- WHAT YOU WILL DO
A - In the interview, at what age did N.Y. move to Manhattan alone?
B - Transcribe the interview from "N.Y. - Very" to "Things have changed?", inclusive.

- SUPPLIED PASSAGE
⟨

R.V.B. - Was it a big adjustment for you getting used to the American lifestyle?
N.Y. - Very much so. Like I told you, we were trained to be super self disciplined at the school in China. I was living with thirteen other girls in one huge dorm room and we had to take care of ourselves with basically everything. In the early 1990's China was very, very different than the kids growing up there now.
R.V.B. - Things have changed?
N.Y. - Things have changed so much. The economy is very different. I was told by my parents that I lived in a honey jar, compared to when they grew up. looking at the kids now... it's very different. I remember having one tiny little dresser with one drawer and a small storage area for all my stuff at the dorm. There was thirteen other girls in the same room. When I moved to Idyllwild, there was a gi-nomous' beautiful cafeteria. You got to eat anything you want. I had a one bedroom apartment with a Japanese girl with a piano in the second room. That was like nothing I've ever seen or imagined. I felt like the kids were being praised much more. So that was very hard for me to adjust to even though maybe they didn't work as hard as they could have. They were still being praised and encouraged.
R.V.B. - It sounds very rural where you first went to school in America. How was the move to a big city like New York?
N.Y. - Oh yes, I moved to Manhattan when I was sixteen all by myself. It was the result of many reasons. That's why I moved from such a beautiful place into Manhattan. My parents didn't have much money and if I left the school, I left all the privilege of the scholarship. I also had full boarding and everything. So when I moved to Manhattan, I had very limited money and I had to cook by myself. I rented a place on my own... a room in this lady's house. I signed myself up at a Catholic school because that was a year in 1996, where all of a sudden the American government decided that foreigners cannot go to public school. I think things might have changed slightly since then but that was the first year that that law was being put into act. I was about to go to LaGuardia High School and then go to Manhattan School of Music on the weekend but all of a sudden I couldn't. So I had to sign myself up to a private Catholic school.

⟩

Stored data
⟨

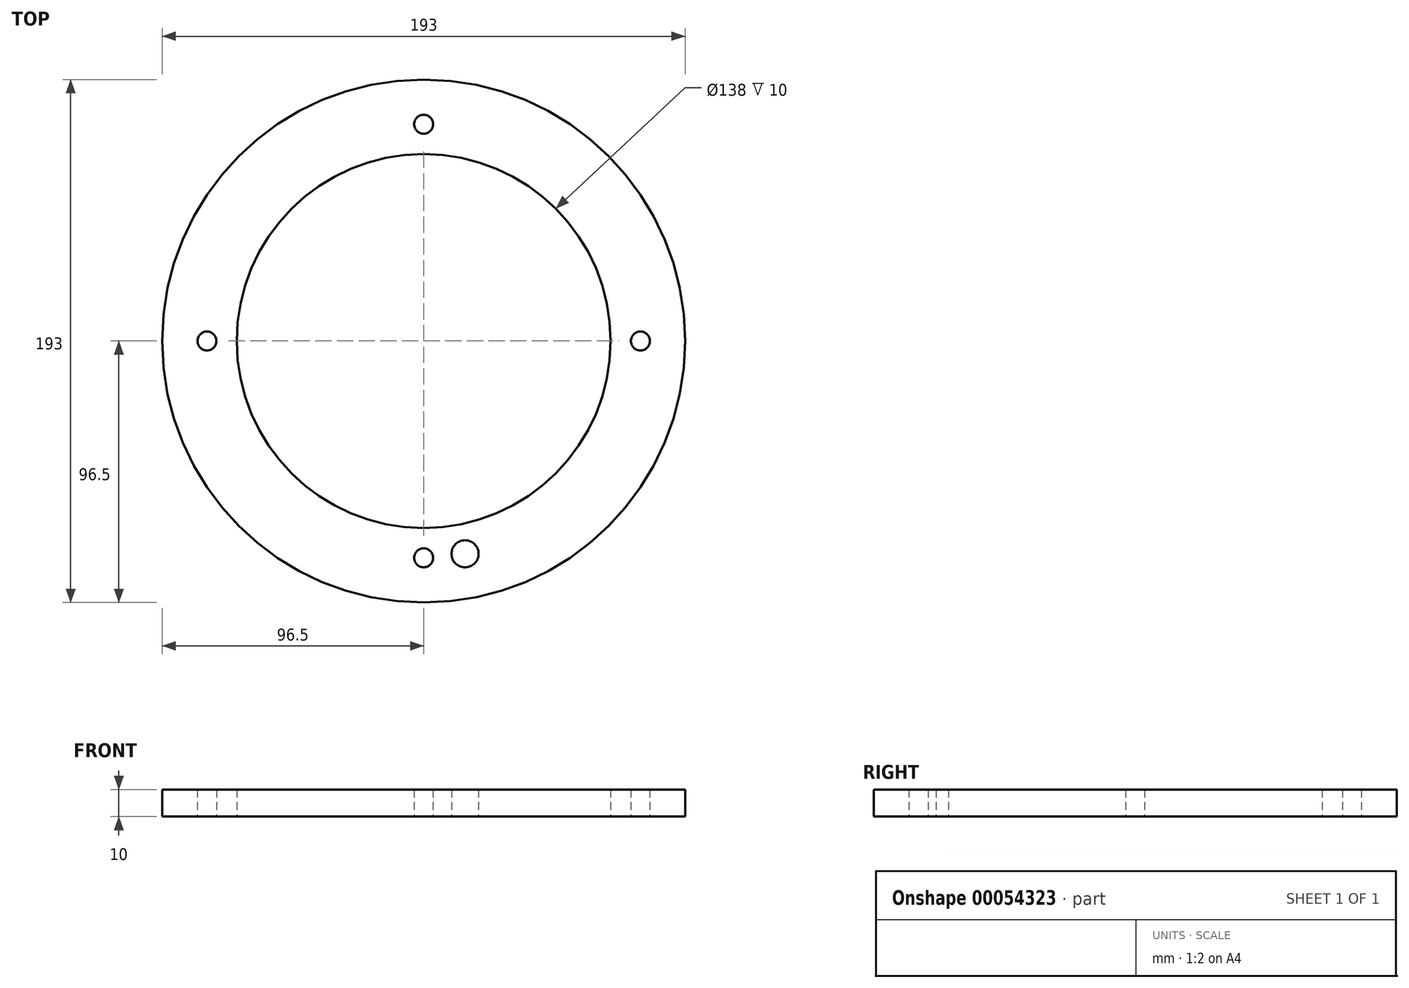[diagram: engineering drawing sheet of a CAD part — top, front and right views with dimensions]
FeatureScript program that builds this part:
annotation { "Feature Type Name" : "Feature", "Feature Type Description" : "" }
export const myFeature = defineFeature(function(context is Context, id is Id, definition is map)
    precondition{}
    {
        {
            var Q0;
            Q0=qCreatedBy(makeId("Top.planeOp"),FACE);
            var sketch = newSketch(context, id + "F0", { "sketchPlane" : qUnion([Q0])});
            skCircle(sketch, "E0", {"center": v(0, 0) * mm, "radius": 96.5 * mm});
            skCircle(sketch, "E1", {"center": v(0, 0) * mm, "radius": 69 * mm});
            skCircle(sketch, "E2", {"center": v(15.26, -78.53) * mm, "radius": 5 * mm});
            skCircle(sketch, "E3", {"center": v(0, 0) * mm, "radius": 80 * mm, "construction": true});
            skLineSegment(sketch, "E4", {"start": v(0, 0) * mm, "end": v(24.98, -128.5) * mm, "construction": true});
            skLineSegment(sketch, "E5", {"start": v(0, 0) * mm, "end": v(164.34, 0) * mm, "construction": true});
            skLineSegment(sketch, "E6", {"start": v(164.34, 0) * mm, "end": v(-177.86, 0) * mm, "construction": true});
            skLineSegment(sketch, "E7", {"start": v(0, 0) * mm, "end": v(0, 126.78) * mm, "construction": true});
            skLineSegment(sketch, "E8", {"start": v(0, 126.78) * mm, "end": v(0, -165.87) * mm, "construction": true});
            skCircle(sketch, "E9", {"center": v(-80, 0) * mm, "radius": 3.5 * mm});
            skCircle(sketch, "E10.1.0", {"center": v(0, -80) * mm, "radius": 3.5 * mm});
            skCircle(sketch, "E10.2.0", {"center": v(80, 0) * mm, "radius": 3.5 * mm});
            skCircle(sketch, "E10.3.0", {"center": v(0, 80) * mm, "radius": 3.5 * mm});
            skSolve(sketch);
        }
        {
            var Q0;
            Q0=makeQuery(id+"F0.imprint","IMPRINT",FACE,{"disambiguationData":[TD([[makeQuery(id+"F0.imprint","IMPRINT",EDGE,{"derivedFrom":sQuery(id+"F0.wireOp",EDGE,"E0")}),1.0]])]});
            extrude(context, id + "F1", {"entities" : qUnion([Q0]), "depth" : 10 * mm});
        }
    });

⟩

- RESPONSES BY TASK
A - Sixteen.

B -
N.Y. - Very much so. Like I told you, we were trained to be super self disciplined at the school in China. I was living with thirteen other girls in one huge dorm room and we had to take care of ourselves with basically everything. In the early 1990's China was very, very different than the kids growing up there now.
R.V.B. - Things have changed?